Now, as he recovers from five years as a Taliban prisoner in Afghanistan and amid questions about whether he’s a hero or a deserter, some who know him say his personality is too multi-faceted to be summed up so neatly in black and white.
Bergdahl’s parents, Bob and Jani Bergdahl, moved to Hailey about three decades ago in search of peace and quiet, neighbors said. His older sister, Sky, was also home-schooled. He received a high-school GED diploma.
One aspect that residents remember of Bergdahl was his crop of blonde hair and his bicycle.
Bergdahl got a job at a coffee shop, showing up looking for a job on his bicycle, said Sue Martin in a 2009 interview. When she was asked why Bergdahl joined the Sun Valley Ballet School, Martin said it was for the beautiful young women.
The smaller children at the school adored him as he would get on the floor and play with them during breaks, Horton said.
“He had the best manners, any time someone needed something Bowe would do it,” said Horton, who is now the owner of diVine, a wine bar in Hailey.
As much as he liked being with people, he liked to “meditate, and sit in nature, and just listen to the sounds. I’m hoping he took that skill with him and it helped him with the time over there” in Afghanistan, she said.
In 2007, Bergdahl got a job at a local gun club, which included helping shooters on the trap fields, stocking targets and cleaning racks full of rifles. “He was good every which way you looked at it,” manager Dick Mandeville said in 2009.
Like Bergdahl, the town of Hailey isn’t easily characterized. The community prizes privacy, and that trait combined with the posh Sun Valley ski resort next door, has prompted dozens of celebrities to build second homes there.
But the influx of affluence hasn’t changed the come-as-you-are attitude and fierce loyalty of most residents.
When Bergdahl was first captured in 2009 by insurgents after he apparently walked away from his base, the community largely refused to talk to the press until Bergdahl’s parents gave Martin, the coffee shop owner, the go-ahead.
Martin became the unofficial town spokesperson for all things related to Bergdahl.
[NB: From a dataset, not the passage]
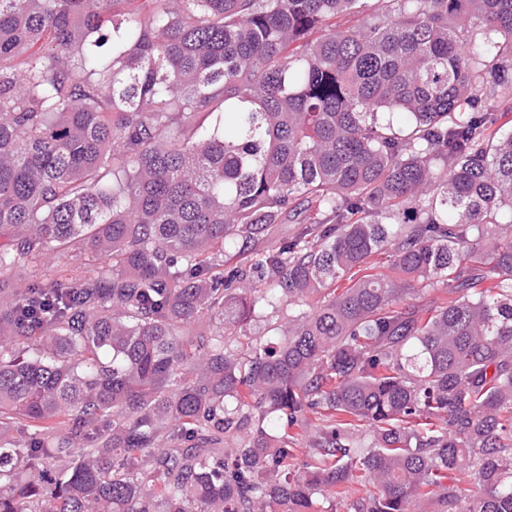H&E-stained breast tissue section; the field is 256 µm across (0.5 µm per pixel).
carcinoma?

She would coordinate yearly rallies and near-constant efforts to remind the nation that one of its own was still a prisoner.
This year’s rally, scheduled for June 28, was quickly switched to a celebration after news broke that Bergdahl had been freed.
But as the debate rages over the Obama administration’s decision to free five Taliban leaders being held at Guantanamo Bay in Cuba in exchange for Bergdahl, the town has been inundated with emails and phone calls criticizing the party plans.
Mayor Fritz Haemmerle said in a statement the city believes in due process, urging outsiders not to pre-judge Bergdahl. Gen. Martin Dempsey, the chairman of the Joint Chiefs of Staff, on Tuesday left open the possibility of desertion charges against him.
Both of Bergdahl’s parents praised what they described as their son’s toughness and his soft-heartedness.
“I imagine you are more patient and compassionate than ever,” Jani Bergdahl said Sunday. “I love you, Bowe.”